Unsere Forderung nach einer gesetzlichen Verankerung der Sprachmittlung basiert auf ethischen und rechtlichen Argumenten. Die gleichberechtigte Teilhabe an der Gesundheitsversorgung ist im Grundgesetz gegenüber der öffentlichen Gewalt in Art. 3 verankert sowie für die private Sphäre aus dem allgemeinen Gleichbehandlungsgesetz ableitbar (14, A15). Aus dem im Jahr 2013 verabschiedeten Patientenrechtegesetz ergeben sich konkretere Anforderungen an die behandelnde Fachkraft bezüglich der Behandlungsaufklärung, aus der die Notwendigkeit einer ausreichenden sprachlichen Verständigung eindeutig abzuleiten ist (16). Während die Kostenübernahme für Gebärdensprachmittlung mittlerweile im SGB I gesetzlich geregelt wurde (§ 17 Abs. 2 SGB I) (17), ist der Bedarf an Sprachmittlung für Patient:innen ohne ausreichende Deutschkenntnisse nicht berücksichtigt worden. Die aktuelle Rechtsprechung verortet die Sprachbarriere bzw. deren Lösung in der privaten Sphäre der Patient:innen (18). Eine Kostenübernahme für Sprachmittlung ist allein für Empfänger:innen von Grundleistungen nach dem Asylbewerberleistungsgesetz (19) möglich, liegt jedoch im Ermessen des:er Sachbearbeiter:in.
Wir vertreten die Ansicht, dass der fehlende rechtliche Anspruch auf Sprachmittlung in der Gesundheitsversorgung und die aktuelle Rechtslage zur Kostenübernahme von Sprachmittlung bestehende strukturelle Benachteiligungen von Menschen mit nicht ausreichenden Deutschkenntnissen im Gesundheitswesen verfestigen und somit unter dem Gesichtspunkt des strukturellen Rassismus zu betrachten sind.

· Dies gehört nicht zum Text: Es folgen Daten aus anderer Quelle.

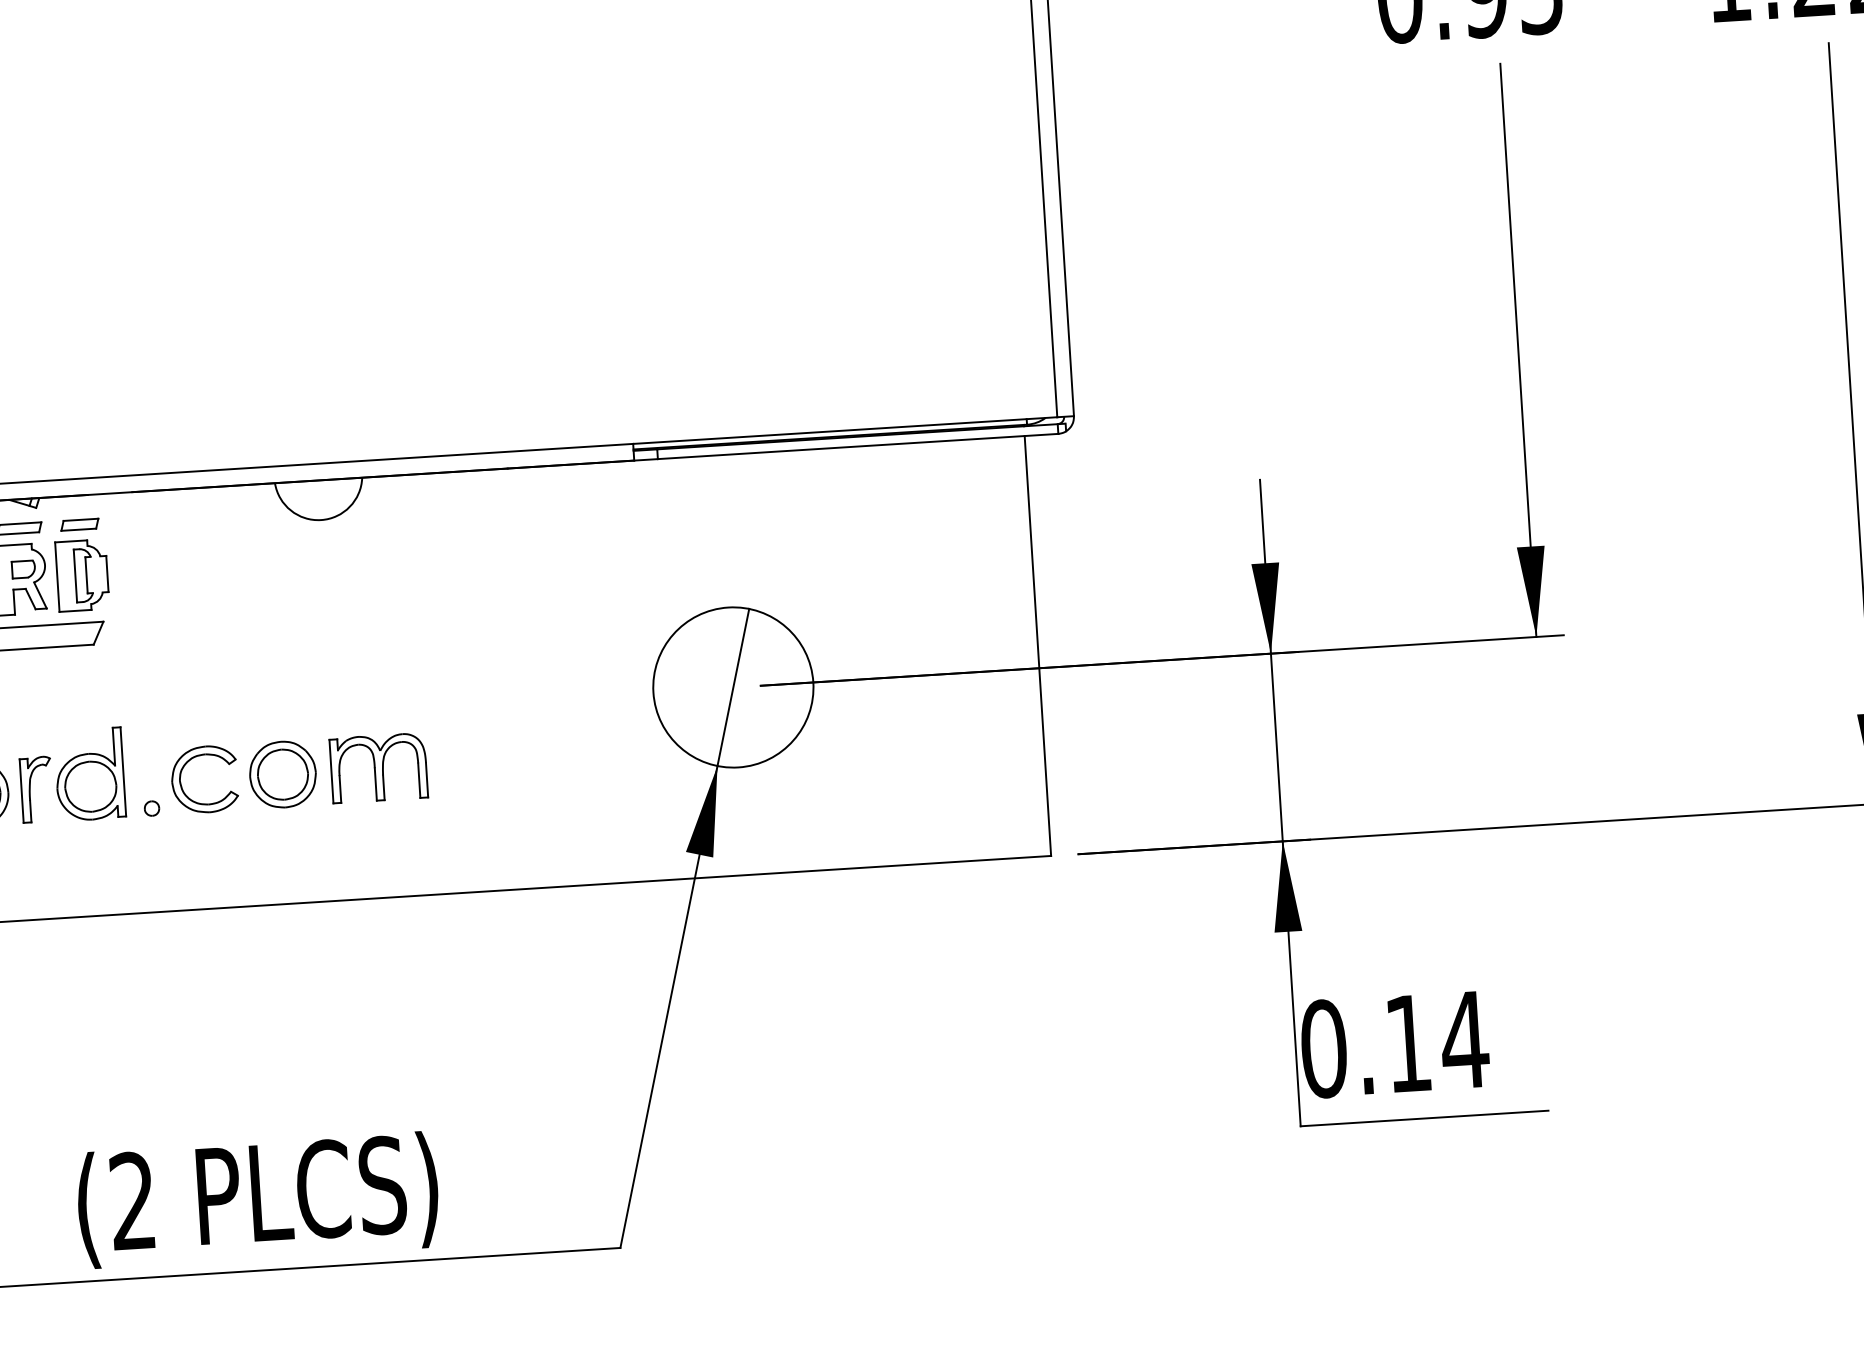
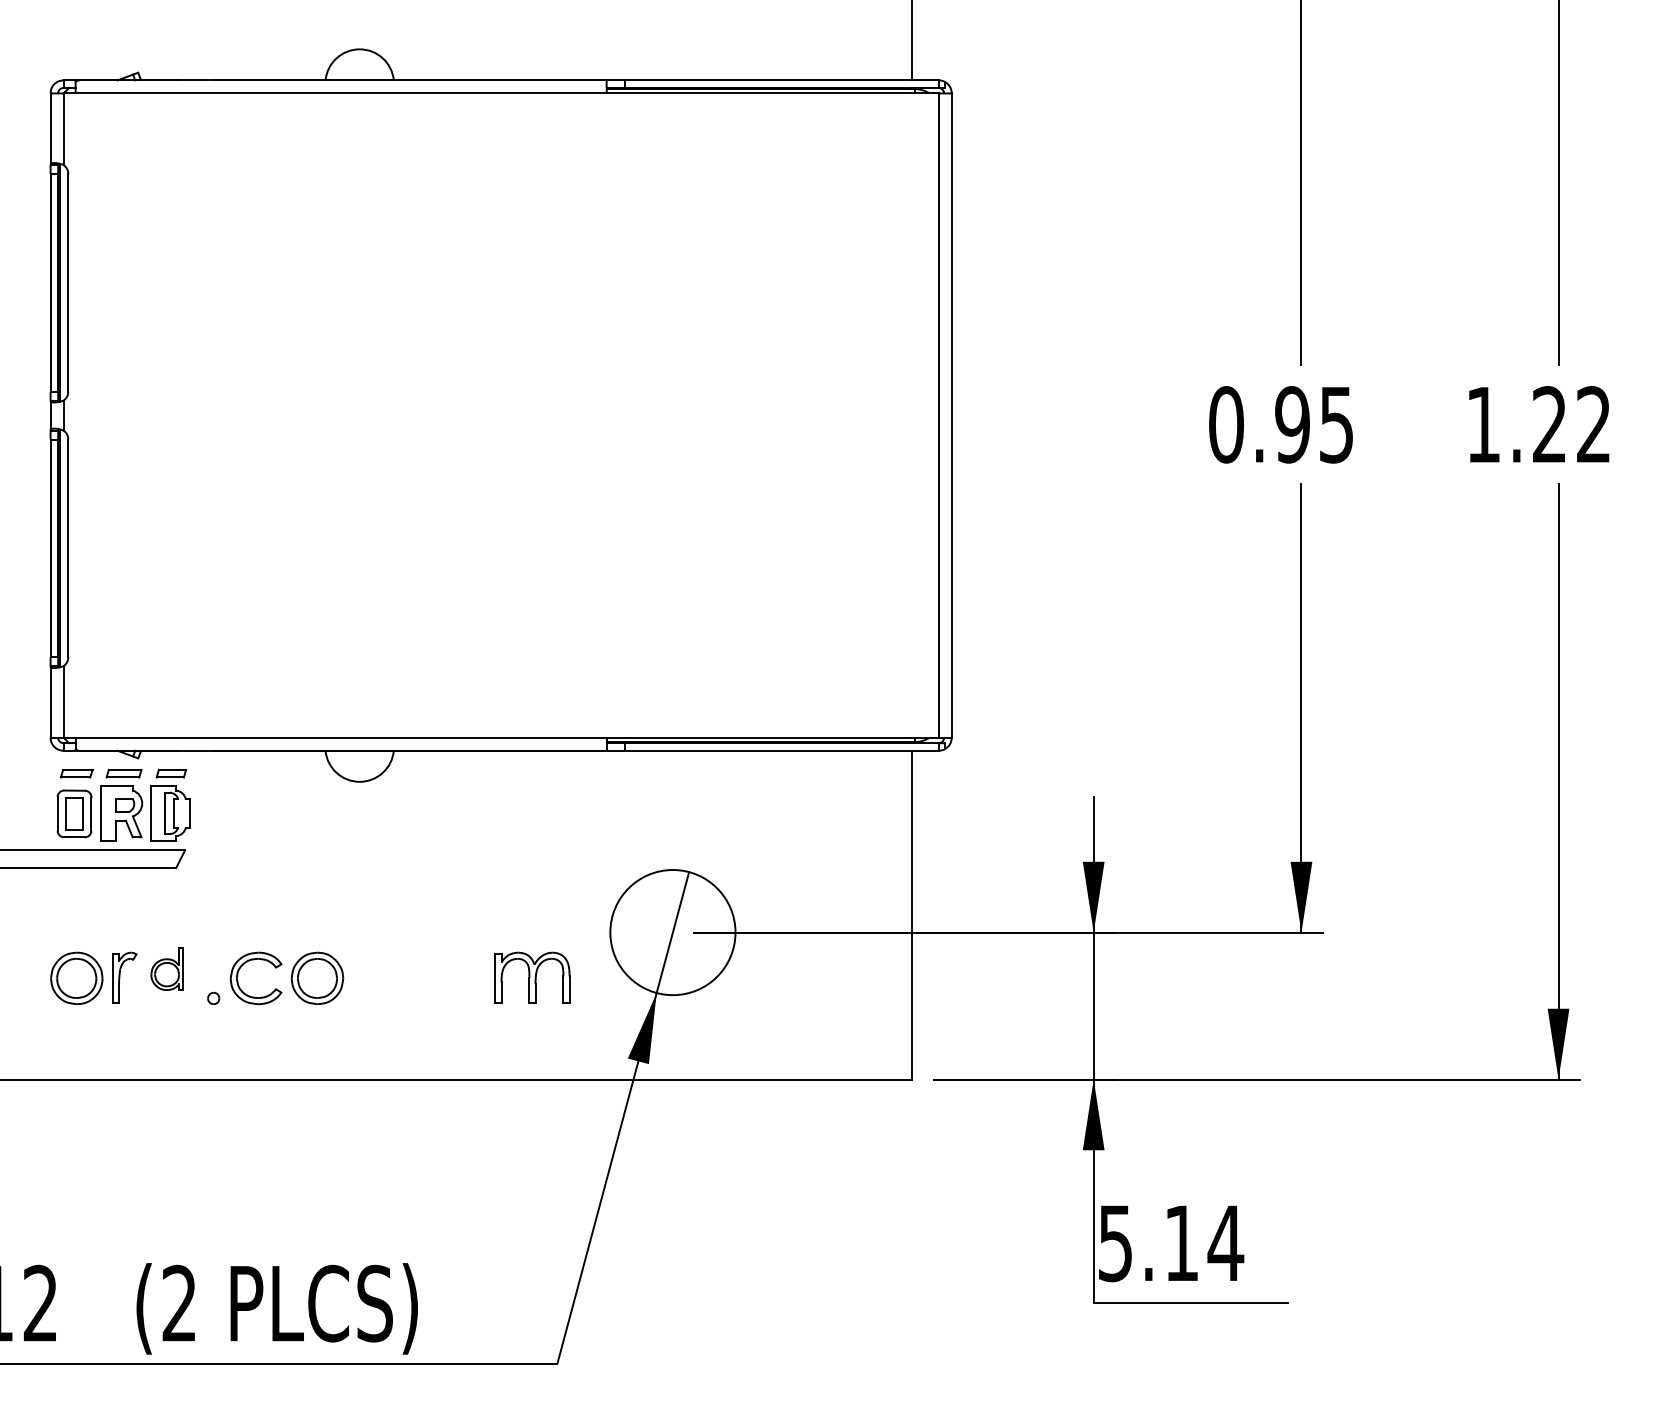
part: (378, 767) -> (532, 977), moved
part: (89, 774) -> (166, 968), size x0.6
text: (1323, 1049) -> (1115, 1243), 0.14 -> 5.14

Auch im 2017 veröffentlichten „Nationalen Aktionsplan gegen Rassismus“ (20) wird diese Position vertreten. Die erneute Initiative für die Sicherung des Anspruchs auf Sprachmittlung im Gesundheitswesen hat über TransVer-neXus 4 im Sommer 2021 begonnen. Im Koalitionsvertrag 2021–2025 der Bundesregierung wird erklärt, dass „Sprachmittlung auch mit Hilfe digitaler Anwendungen [...] im Kontext notwendiger medizinischer Behandlung Bestandteil des SGB V“ (21, S. 84) wird. Wir greifen dies als Forderung auf und schlagen folgende zentrale Schritte zu ihrer Umsetzung und damit zum Abbau von strukturellem Rassismus und Diskriminierung vor.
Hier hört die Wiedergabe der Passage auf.